Mimi and Rob Mortimer arrived in Hanoi on Rob’s 80th birthday last October to begin a visit of Vietnam and Cambodia. Rob commented as follows: “The U.S. war in Vietnam was one of the great issues along with civil rights facing our class in the decade after our graduation. In some sense the trip was a vindication of my opposition to that war. The good news is that Vietnam is today a dynamic society with a growing economy and beautiful landscapes. Traveling north to south from Hanoi and the lovely Bay of Halong to the pre-colonial capital of Hué and on to Ho Chi Minh City (ex-Saigon) and the Mekong Delta, the names of battle places became the sites of a grand culture.
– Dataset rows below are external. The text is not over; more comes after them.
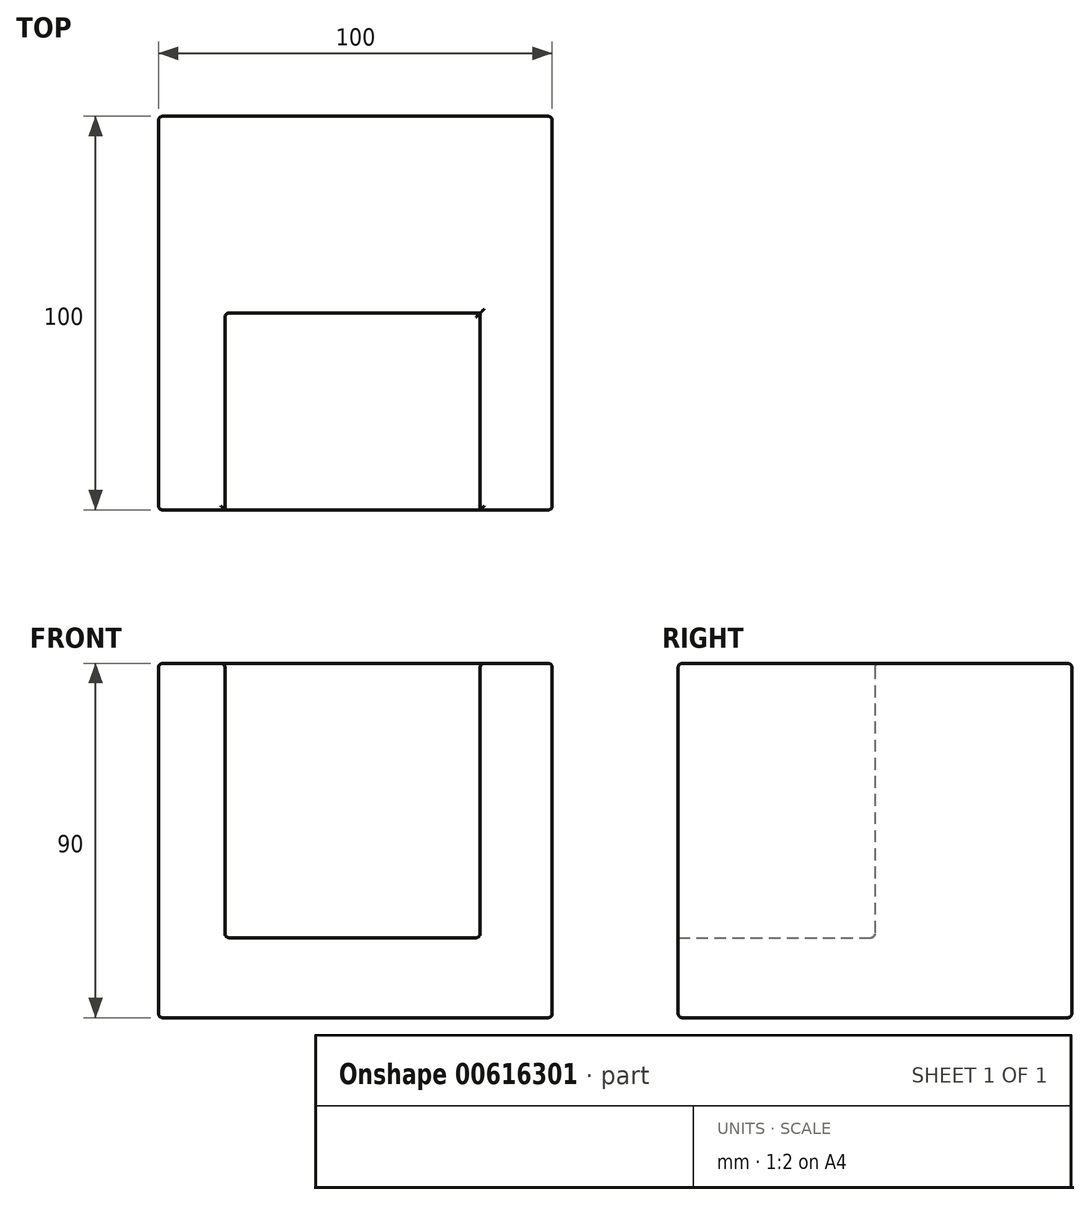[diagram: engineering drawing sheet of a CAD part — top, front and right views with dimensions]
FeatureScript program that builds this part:
annotation { "Feature Type Name" : "Feature", "Feature Type Description" : "" }
export const myFeature = defineFeature(function(context is Context, id is Id, definition is map)
    precondition{}
    {
        {
            var Q0;
            Q0=qCreatedBy(makeId("Top.planeOp"),FACE);
            var sketch = newSketch(context, id + "F0", { "sketchPlane" : qUnion([Q0])});
            skLineSegment(sketch, "E0.bottom", {"start": v(50, -50) * mm, "end": v(-50, -50) * mm});
            skLineSegment(sketch, "E0.top", {"start": v(50, 50) * mm, "end": v(-50, 50) * mm});
            skLineSegment(sketch, "E0.left", {"start": v(50, -50) * mm, "end": v(50, 50) * mm});
            skLineSegment(sketch, "E0.right", {"start": v(-50, -50) * mm, "end": v(-50, 50) * mm});
            skPoint(sketch, "E0.middle", {"position": v(0, 0) * mm});
            skSolve(sketch);
        }
        {
            var Q0;
            Q0 = qSketchRegion(id + "F0", true);
            extrude(context, id + "F1", {"entities" : qUnion([Q0]), "depth" : 90 * mm, "offsetDistance" : 25 * mm});
        }
        {
            var Q0;
            Q0=qCreatedBy(makeId("Front.planeOp"),FACE);
            var sketch = newSketch(context, id + "F2", { "sketchPlane" : qUnion([Q0])});
            skLineSegment(sketch, "E1.bottom", {"start": v(-33.14, 90.96) * mm, "end": v(31.7, 90.96) * mm});
            skLineSegment(sketch, "E1.top", {"start": v(-33.14, 20.32) * mm, "end": v(31.7, 20.32) * mm});
            skLineSegment(sketch, "E1.left", {"start": v(-33.14, 90.96) * mm, "end": v(-33.14, 20.32) * mm});
            skLineSegment(sketch, "E1.right", {"start": v(31.7, 90.96) * mm, "end": v(31.7, 20.32) * mm});
            skSolve(sketch);
        }
        {
            var Q0;
            Q0 = qSketchRegion(id + "F2", true);
            extrude(context, id + "F3", {"entities" : qUnion([Q0]), "operationType" : NewBodyOperationType.REMOVE, "depth" : 50 * mm, "offsetDistance" : 25 * mm});
        }
        {
            var Q0;
            Q0=qCreatedBy(makeId("Top.planeOp"),FACE);
            var sketch = newSketch(context, id + "F4", { "sketchPlane" : qUnion([Q0])});
            skLineSegment(sketch, "E2.bottom", {"start": v(-32.9, 0) * mm, "end": v(32.4, 0) * mm});
            skLineSegment(sketch, "E2.top", {"start": v(-32.9, 31.19) * mm, "end": v(32.4, 31.19) * mm});
            skLineSegment(sketch, "E2.left", {"start": v(-32.9, 0) * mm, "end": v(-32.9, 31.19) * mm});
            skLineSegment(sketch, "E2.right", {"start": v(32.4, 0) * mm, "end": v(32.4, 31.19) * mm});
            skSolve(sketch);
        }
        {
            var Q0;
            Q0 = qSketchRegion(id + "F4", true);
            extrude(context, id + "F5", {"entities" : qUnion([Q0]), "operationType" : NewBodyOperationType.ADD, "depth" : 25 * mm, "offsetDistance" : 25 * mm});
        }
        {
            var Q0;
            Q0 = qSketchRegion(id + "F4", true);
            extrude(context, id + "F6", {"entities" : qUnion([Q0]), "operationType" : NewBodyOperationType.ADD, "depth" : 50 * mm, "offsetDistance" : 25 * mm});
        }
        {
            var Q0;
            Q0=makeQuery(id+"F3.boolean.opBoolean","INTERSECT",EDGE,{"derivedFrom":[makeQuery(id+"F1.opExtrude","CAP_FACE",FACE,{"disambiguationData":[OSD([sQuery(id+"F0.wireOp",EDGE,"E0.bottom"),sQuery(id+"F0.wireOp",EDGE,"E0.top"),sQuery(id+"F0.wireOp",EDGE,"E0.left"),sQuery(id+"F0.wireOp",EDGE,"E0.right")])],"isStart":false}),makeQuery(id+"F3.opExtrude","CAP_FACE",FACE,{"disambiguationData":[OSD([sQuery(id+"F2.wireOp",EDGE,"E1.bottom"),sQuery(id+"F2.wireOp",EDGE,"E1.top"),sQuery(id+"F2.wireOp",EDGE,"E1.left"),sQuery(id+"F2.wireOp",EDGE,"E1.right")])],"isStart":true})]});
            fillet(context, id + "F7", {"entities" : qUnion([Q0]), "radius" : 1 * mm, "tangentPropagation" : true, "allowEdgeOverflow" : false});
        }
        {
            var Q0;
            Q0=makeQuery(id+"F3.boolean.opBoolean","INTERSECT",EDGE,{"derivedFrom":[makeQuery(id+"F1.opExtrude","CAP_FACE",FACE,{"disambiguationData":[OSD([sQuery(id+"F0.wireOp",EDGE,"E0.bottom"),sQuery(id+"F0.wireOp",EDGE,"E0.top"),sQuery(id+"F0.wireOp",EDGE,"E0.left"),sQuery(id+"F0.wireOp",EDGE,"E0.right")])],"isStart":false}),makeQuery(id+"F3.opExtrude","SWEPT_FACE",FACE,{"disambiguationData":[OSD([sQuery(id+"F2.wireOp",EDGE,"E1.left")])]})]});
            var Q1;
            Q1=makeQuery(id+"F3.boolean.opBoolean","INTERSECT",EDGE,{"derivedFrom":[makeQuery(id+"F1.opExtrude","CAP_FACE",FACE,{"disambiguationData":[OSD([sQuery(id+"F0.wireOp",EDGE,"E0.bottom"),sQuery(id+"F0.wireOp",EDGE,"E0.top"),sQuery(id+"F0.wireOp",EDGE,"E0.left"),sQuery(id+"F0.wireOp",EDGE,"E0.right")])],"isStart":false}),makeQuery(id+"F3.opExtrude","SWEPT_FACE",FACE,{"disambiguationData":[OSD([sQuery(id+"F2.wireOp",EDGE,"E1.right")])]})]});
            var Q2;
            {var subQ0=sQuery(id+"F0.wireOp",EDGE,"E0.bottom");var subQ1=sQuery(id+"F0.wireOp",EDGE,"E0.left");Q2=makeQuery(id+"F3.boolean.opBoolean","SPLIT",EDGE,{"disambiguationData":[TD([makeQuery(id+"F1.opExtrude","SWEPT_FACE",FACE,{"disambiguationData":[OSD([subQ1])]})])],"derivedFrom":makeQuery(id+"F1.opExtrude","CAP_EDGE",EDGE,{"disambiguationData":[OSD([subQ0])],"isStart":false})});}
            var Q3;
            Q3=makeQuery(id+"F1.opExtrude","CAP_EDGE",EDGE,{"disambiguationData":[OSD([sQuery(id+"F0.wireOp",EDGE,"E0.left")])],"isStart":false});
            var Q4;
            Q4=makeQuery(id+"F1.opExtrude","CAP_EDGE",EDGE,{"disambiguationData":[OSD([sQuery(id+"F0.wireOp",EDGE,"E0.top")])],"isStart":false});
            var Q5;
            Q5=makeQuery(id+"F1.opExtrude","CAP_EDGE",EDGE,{"disambiguationData":[OSD([sQuery(id+"F0.wireOp",EDGE,"E0.right")])],"isStart":false});
            var Q6;
            Q6=makeQuery(id+"F1.opExtrude","SWEPT_EDGE",EDGE,{"disambiguationData":[OSD([sQuery(id+"F0.wireOp",EDGE,"E0.top"),sQuery(id+"F0.wireOp",EDGE,"E0.right")])]});
            var Q7;
            Q7=makeQuery(id+"F1.opExtrude","CAP_EDGE",EDGE,{"disambiguationData":[OSD([sQuery(id+"F0.wireOp",EDGE,"E0.right")])],"isStart":true});
            var Q8;
            {var subQ0=sQuery(id+"F0.wireOp",EDGE,"E0.bottom");var subQ1=sQuery(id+"F0.wireOp",EDGE,"E0.right");Q8=makeQuery(id+"F3.boolean.opBoolean","SPLIT",EDGE,{"disambiguationData":[TD([makeQuery(id+"F1.opExtrude","SWEPT_FACE",FACE,{"disambiguationData":[OSD([subQ1])]})])],"derivedFrom":makeQuery(id+"F1.opExtrude","CAP_EDGE",EDGE,{"disambiguationData":[OSD([subQ0])],"isStart":false})});}
            var Q9;
            Q9=makeQuery(id+"F3.boolean.opBoolean","COPY",EDGE,{"derivedFrom":makeQuery(id+"F3.opExtrude","CAP_EDGE",EDGE,{"disambiguationData":[OSD([sQuery(id+"F2.wireOp",EDGE,"E1.left")])],"isStart":false})});
            var Q10;
            Q10=makeQuery(id+"F1.opExtrude","CAP_EDGE",EDGE,{"disambiguationData":[OSD([sQuery(id+"F0.wireOp",EDGE,"E0.bottom")])],"isStart":true});
            var Q11;
            Q11=makeQuery(id+"F3.boolean.opBoolean","COPY",EDGE,{"derivedFrom":makeQuery(id+"F3.opExtrude","CAP_EDGE",EDGE,{"disambiguationData":[OSD([sQuery(id+"F2.wireOp",EDGE,"E1.top")])],"isStart":false})});
            var Q12;
            Q12=makeQuery(id+"F3.boolean.opBoolean","COPY",EDGE,{"derivedFrom":makeQuery(id+"F3.opExtrude","SWEPT_EDGE",EDGE,{"disambiguationData":[OSD([sQuery(id+"F2.wireOp",EDGE,"E1.top"),sQuery(id+"F2.wireOp",EDGE,"E1.right")])]})});
            var Q13;
            Q13=makeQuery(id+"F3.boolean.opBoolean","COPY",EDGE,{"derivedFrom":makeQuery(id+"F3.opExtrude","CAP_EDGE",EDGE,{"disambiguationData":[OSD([sQuery(id+"F2.wireOp",EDGE,"E1.right")])],"isStart":false})});
            var Q14;
            Q14=makeQuery(id+"F1.opExtrude","SWEPT_EDGE",EDGE,{"disambiguationData":[OSD([sQuery(id+"F0.wireOp",EDGE,"E0.bottom"),sQuery(id+"F0.wireOp",EDGE,"E0.left")])]});
            var Q15;
            Q15=makeQuery(id+"F3.boolean.opBoolean","COPY",EDGE,{"derivedFrom":makeQuery(id+"F3.opExtrude","CAP_EDGE",EDGE,{"disambiguationData":[OSD([sQuery(id+"F2.wireOp",EDGE,"E1.top")])],"isStart":true})});
            var Q16;
            Q16=makeQuery(id+"F3.boolean.opBoolean","COPY",EDGE,{"derivedFrom":makeQuery(id+"F3.opExtrude","SWEPT_EDGE",EDGE,{"disambiguationData":[OSD([sQuery(id+"F2.wireOp",EDGE,"E1.top"),sQuery(id+"F2.wireOp",EDGE,"E1.left")])]})});
            var Q17;
            Q17=makeQuery(id+"F3.boolean.opBoolean","COPY",EDGE,{"derivedFrom":makeQuery(id+"F3.opExtrude","CAP_EDGE",EDGE,{"disambiguationData":[OSD([sQuery(id+"F2.wireOp",EDGE,"E1.left")])],"isStart":true})});
            var Q18;
            Q18=makeQuery(id+"F1.opExtrude","SWEPT_EDGE",EDGE,{"disambiguationData":[OSD([sQuery(id+"F0.wireOp",EDGE,"E0.bottom"),sQuery(id+"F0.wireOp",EDGE,"E0.right")])]});
            var Q19;
            Q19=makeQuery(id+"F1.opExtrude","SWEPT_EDGE",EDGE,{"disambiguationData":[OSD([sQuery(id+"F0.wireOp",EDGE,"E0.top"),sQuery(id+"F0.wireOp",EDGE,"E0.left")])]});
            var Q20;
            Q20=makeQuery(id+"F1.opExtrude","CAP_EDGE",EDGE,{"disambiguationData":[OSD([sQuery(id+"F0.wireOp",EDGE,"E0.left")])],"isStart":true});
            var Q21;
            Q21=makeQuery(id+"F1.opExtrude","CAP_EDGE",EDGE,{"disambiguationData":[OSD([sQuery(id+"F0.wireOp",EDGE,"E0.top")])],"isStart":true});
            fillet(context, id + "F8", {"entities" : qUnion([Q0, Q1, Q2, Q3, Q4, Q5, Q6, Q7, Q8, Q9, Q10, Q11, Q12, Q13, Q14, Q15, Q16, Q17, Q18, Q19, Q20, Q21]), "radius" : 1 * mm, "tangentPropagation" : true, "allowEdgeOverflow" : false});
        }
    });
Then we flew on to the longlost Khmer kingdom of Angkor Wat, surely one of the wonders of the world. We crossed paths with Buddhist bonzes, remembering their sacrifices in protest of the war. We returned assured that our activism against the war was the right thing to do in that first decade beyond Wesleyan.”
Ira Sharkansky recently celebrated his 80th birthday. All four of his children and most grandchildren came to Jerusalem from their homes in the States and elsewhere in Israel to join Ira and Varda. It was a time of memories, pictures, and looking forward.
In June 2018 Janet and Bill Walker moved from New York, where they had spent the past 40 years, to Cape Cod. They are both very active and have a large ground-floor apartment that suits them. It is not really retirement, as Bill is actively tracking projects in the Middle East. Janet and Bill will celebrate their 58th wedding anniversary in June 2019. He encourages us to “savor the gifted life we’ve all been privileged to experience since that long ago welcoming address by Vic Butterfield in the chapel in September 1956.”
The big trip of the year for Ann and Bob Williams came in August, when they joined their Russian surrogate family, Elina, Sasha, and two children, at the seaside town of Murter on the Dalmatian coast of Croatia. Their relationship started at Davidson, where they were Elina’s host family in ’94, and they have remained very close. Despite the heat and humidity, it was a marvelous look at another culture where the eastern half of Europe likes to play in summer.
Back in the States, Bob had a scary car accident on Sept. 1, in Maine, when he somehow drove off Route 1 into a signpost, which resulted in a bruised sternum and ribs, and a totaled car. Despite that they managed to have two weeks in Lovell on Kezar Lake at their family camp, Birch Lodge, where they honeymooned in 1960. Time does fly by.
Bob has written a timely book, Useful Assets: The Trump Family, the Russians, and Eurasian Organized Crime (Dorrance Publishers), which will soon be available at Amazon.com.
My deceased wife left an IRA that has been used to fund the Sal and Judy Russo Biochemistry Research Endowment at Western Washington University. It honors my contributions to the early development of the biochemistry program. In addition, it honors the memory of Judy and her devotion to family. The endowment funds will be used for the education of future biochemistry students.